### Saved data entries
--- START ---

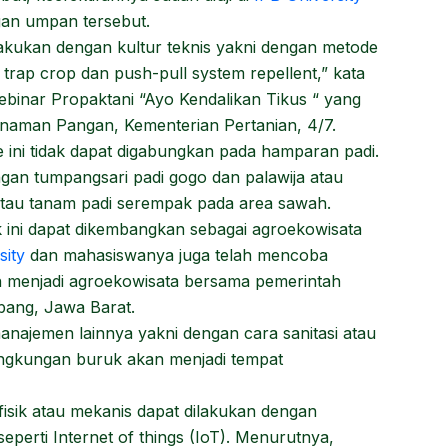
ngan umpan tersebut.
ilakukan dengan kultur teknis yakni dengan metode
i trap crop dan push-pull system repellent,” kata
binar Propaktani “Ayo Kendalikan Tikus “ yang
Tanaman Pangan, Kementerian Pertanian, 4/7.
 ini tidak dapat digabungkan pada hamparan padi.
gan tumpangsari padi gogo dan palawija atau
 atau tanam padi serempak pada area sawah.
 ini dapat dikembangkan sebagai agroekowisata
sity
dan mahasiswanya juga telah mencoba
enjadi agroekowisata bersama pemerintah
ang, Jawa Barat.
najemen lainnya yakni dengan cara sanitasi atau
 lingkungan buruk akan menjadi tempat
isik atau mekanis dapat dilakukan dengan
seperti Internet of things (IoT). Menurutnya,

--- END ---

Would you please copy every line in the data that contains the word "padi"?

 ini tidak dapat digabungkan pada hamparan padi.
gan tumpangsari padi gogo dan palawija atau
 atau tanam padi serempak pada area sawah.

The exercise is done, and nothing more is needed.